A frase do folheto, porém, simplesmente não estava em lugar nenhum. Alguém a escreveu. Talvez movido por boas intenções. Talvez não. Mas, isso, no fim das contas, pouco muda o problema. A frase foi colocada entre aspas, redigida na primeira pessoa, como se fosse uma citação literal de alguém que viveu há dois mil anos e que jamais deixou um único texto escrito de próprio punho. Esse tipo de distorção é especialmente perigoso porque não nega Jesus de forma explícita; faz algo ainda mais sutil. É uma espécie de ventriloquia religiosa: coloca palavras na boca de Cristo para fazê-Lo defender aquilo que interessa a quem fala em Seu nome.

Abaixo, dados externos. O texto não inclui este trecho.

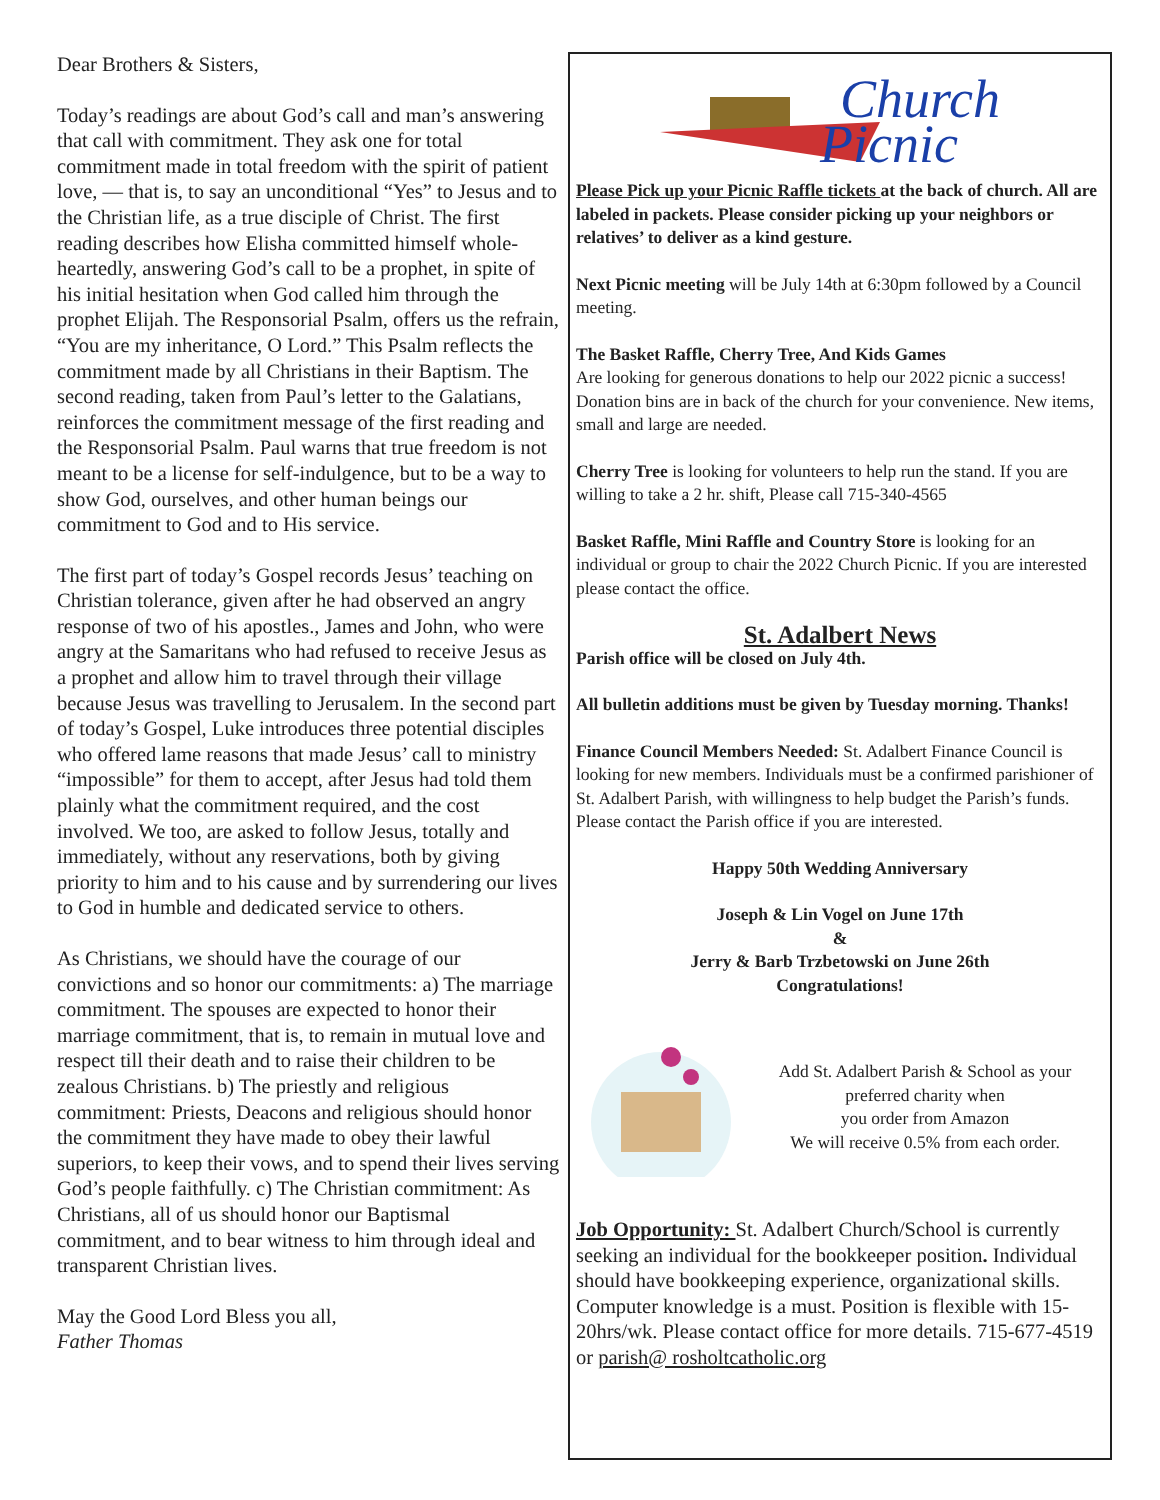Dear Brothers & Sisters,
Today’s readings are about God’s call and man’s answering that call with commitment. They ask one for total commitment made in total freedom with the spirit of patient love, — that is, to say an unconditional “Yes” to Jesus and to the Christian life, as a true disciple of Christ. The first reading describes how Elisha committed himself whole-heartedly, answering God’s call to be a prophet, in spite of his initial hesitation when God called him through the prophet Elijah. The Responsorial Psalm, offers us the refrain, “You are my inheritance, O Lord.” This Psalm reflects the commitment made by all Christians in their Baptism. The second reading, taken from Paul’s letter to the Galatians, reinforces the commitment message of the first reading and the Responsorial Psalm. Paul warns that true freedom is not meant to be a license for self-indulgence, but to be a way to show God, ourselves, and other human beings our commitment to God and to His service.
The first part of today’s Gospel records Jesus’ teaching on Christian tolerance, given after he had observed an angry response of two of his apostles., James and John, who were angry at the Samaritans who had refused to receive Jesus as a prophet and allow him to travel through their village because Jesus was travelling to Jerusalem. In the second part of today’s Gospel, Luke introduces three potential disciples who offered lame reasons that made Jesus’ call to ministry “impossible” for them to accept, after Jesus had told them plainly what the commitment required, and the cost involved. We too, are asked to follow Jesus, totally and immediately, without any reservations, both by giving priority to him and to his cause and by surrendering our lives to God in humble and dedicated service to others.
As Christians, we should have the courage of our convictions and so honor our commitments: a) The marriage commitment. The spouses are expected to honor their marriage commitment, that is, to remain in mutual love and respect till their death and to raise their children to be zealous Christians. b) The priestly and religious commitment: Priests, Deacons and religious should honor the commitment they have made to obey their lawful superiors, to keep their vows, and to spend their lives serving God’s people faithfully. c) The Christian commitment: As Christians, all of us should honor our Baptismal commitment, and to bear witness to him through ideal and transparent Christian lives.
May the Good Lord Bless you all,
Father Thomas
Church
Picnic
Please Pick up your Picnic Raffle tickets at the back of church. All are labeled in packets. Please consider picking up your neighbors or relatives’ to deliver as a kind gesture.
Next Picnic meeting will be July 14th at 6:30pm followed by a Council meeting.
The Basket Raffle, Cherry Tree, And Kids Games
Are looking for generous donations to help our 2022 picnic a success! Donation bins are in back of the church for your convenience. New items, small and large are needed.
Cherry Tree is looking for volunteers to help run the stand. If you are willing to take a 2 hr. shift, Please call 715-340-4565
Basket Raffle, Mini Raffle and Country Store is looking for an individual or group to chair the 2022 Church Picnic. If you are interested please contact the office.
St. Adalbert News
Parish office will be closed on July 4th.
All bulletin additions must be given by Tuesday morning. Thanks!
Finance Council Members Needed: St. Adalbert Finance Council is looking for new members. Individuals must be a confirmed parishioner of St. Adalbert Parish, with willingness to help budget the Parish’s funds. Please contact the Parish office if you are interested.
Happy 50th Wedding Anniversary
Joseph & Lin Vogel on June 17th
&
Jerry & Barb Trzbetowski on June 26th
Congratulations!
Add St. Adalbert Parish & School as your preferred charity when
you order from Amazon
We will receive 0.5% from each order.
Job Opportunity: St. Adalbert Church/School is currently seeking an individual for the bookkeeper position. Individual should have bookkeeping experience, organizational skills. Computer knowledge is a must. Position is flexible with 15-20hrs/wk. Please contact office for more details. 715-677-4519 or parish@ rosholtcatholic.org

Foi impossível não me lembrar das palavras do profeta Miqueias, um texto que trago na memória há muitos anos: praticar a justiça, amar a bondade e andar humildemente com Deus. Não há ali cláusulas sobre percentuais. Não há planilhas, metas financeiras nem despesas de templo transformadas em mandamento divino. Há, antes de tudo, um chamado para uma vida marcada pela justiça, pela misericórdia e pela humildade.

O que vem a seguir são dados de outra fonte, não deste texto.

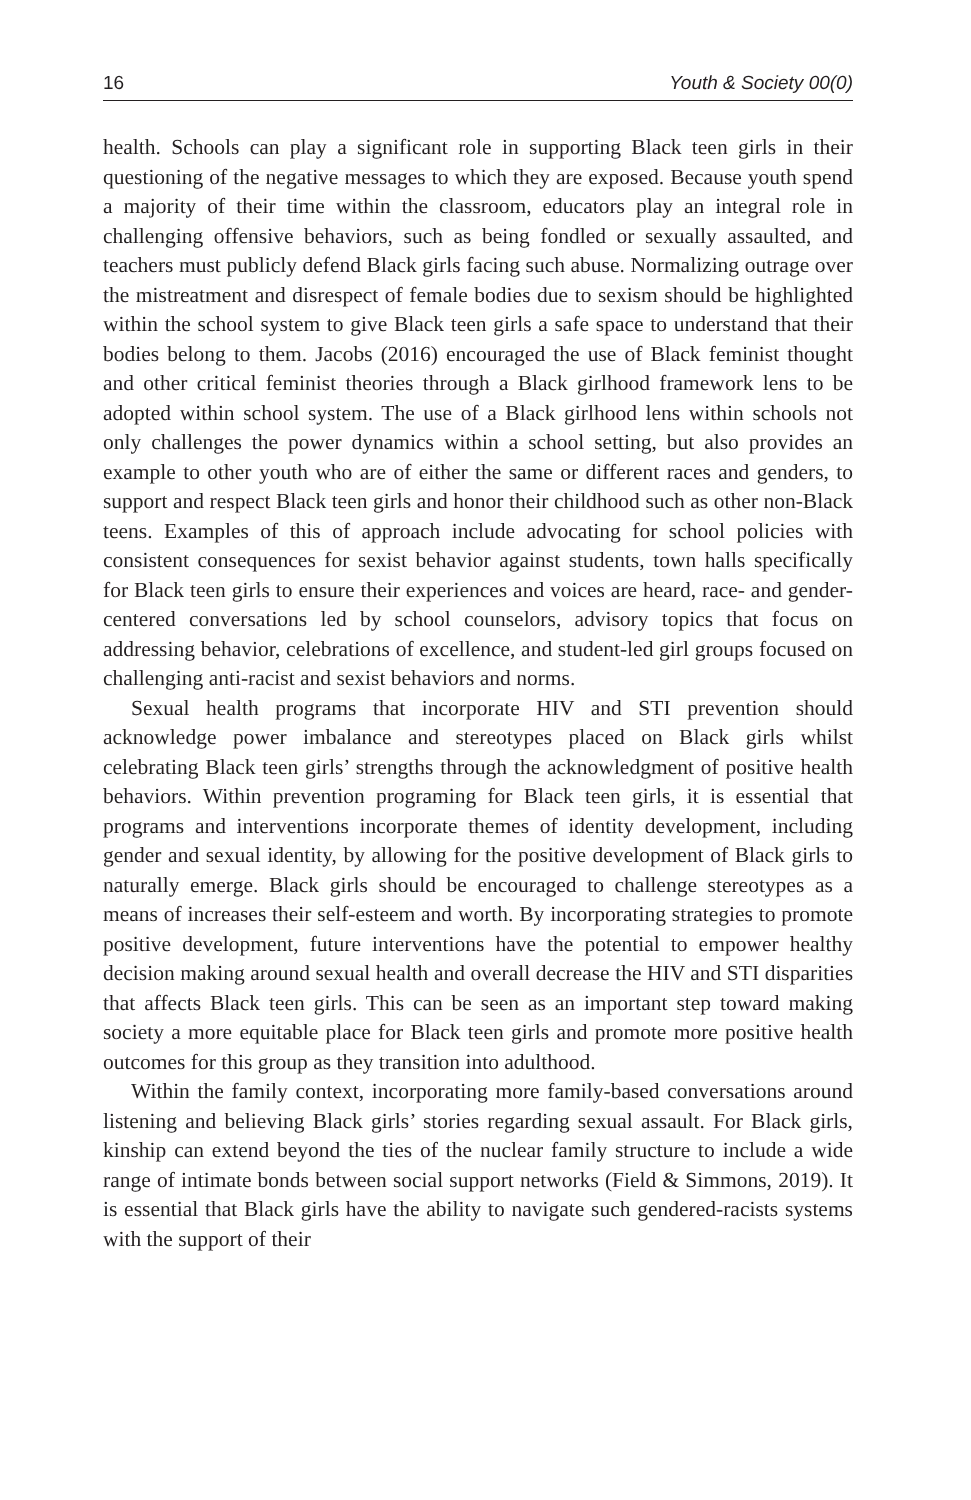16 Youth & Society 00(0)
health. Schools can play a significant role in supporting Black teen girls in their questioning of the negative messages to which they are exposed. Because youth spend a majority of their time within the classroom, educators play an integral role in challenging offensive behaviors, such as being fondled or sexually assaulted, and teachers must publicly defend Black girls facing such abuse. Normalizing outrage over the mistreatment and disrespect of female bodies due to sexism should be highlighted within the school system to give Black teen girls a safe space to understand that their bodies belong to them. Jacobs (2016) encouraged the use of Black feminist thought and other critical feminist theories through a Black girlhood framework lens to be adopted within school system. The use of a Black girlhood lens within schools not only challenges the power dynamics within a school setting, but also provides an example to other youth who are of either the same or different races and genders, to support and respect Black teen girls and honor their childhood such as other non-Black teens. Examples of this of approach include advocating for school policies with consistent consequences for sexist behavior against students, town halls specifically for Black teen girls to ensure their experiences and voices are heard, race- and gender-centered conversations led by school counselors, advisory topics that focus on addressing behavior, celebrations of excellence, and student-led girl groups focused on challenging anti-racist and sexist behaviors and norms.
Sexual health programs that incorporate HIV and STI prevention should acknowledge power imbalance and stereotypes placed on Black girls whilst celebrating Black teen girls’ strengths through the acknowledgment of positive health behaviors. Within prevention programing for Black teen girls, it is essential that programs and interventions incorporate themes of identity development, including gender and sexual identity, by allowing for the positive development of Black girls to naturally emerge. Black girls should be encouraged to challenge stereotypes as a means of increases their self-esteem and worth. By incorporating strategies to promote positive development, future interventions have the potential to empower healthy decision making around sexual health and overall decrease the HIV and STI disparities that affects Black teen girls. This can be seen as an important step toward making society a more equitable place for Black teen girls and promote more positive health outcomes for this group as they transition into adulthood.
Within the family context, incorporating more family-based conversations around listening and believing Black girls’ stories regarding sexual assault. For Black girls, kinship can extend beyond the ties of the nuclear family structure to include a wide range of intimate bonds between social support networks (Field & Simmons, 2019). It is essential that Black girls have the ability to navigate such gendered-racists systems with the support of their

Guardei aquele folheto numa gaveta. A mesma onde costumo guardar outras coisas que não quero esquecer — não porque mereçam ser repetidas, mas porque servem de lembrete de como uma mentira, quando revestida de linguagem religiosa, pode adquirir uma aparência enganosa de verdade.

Desde então, tomei uma decisão. Da próxima vez que alguém colocar palavras na boca de Jesus, pretendo fazer uma pergunta simples, diante de quem for preciso: onde está escrito isso?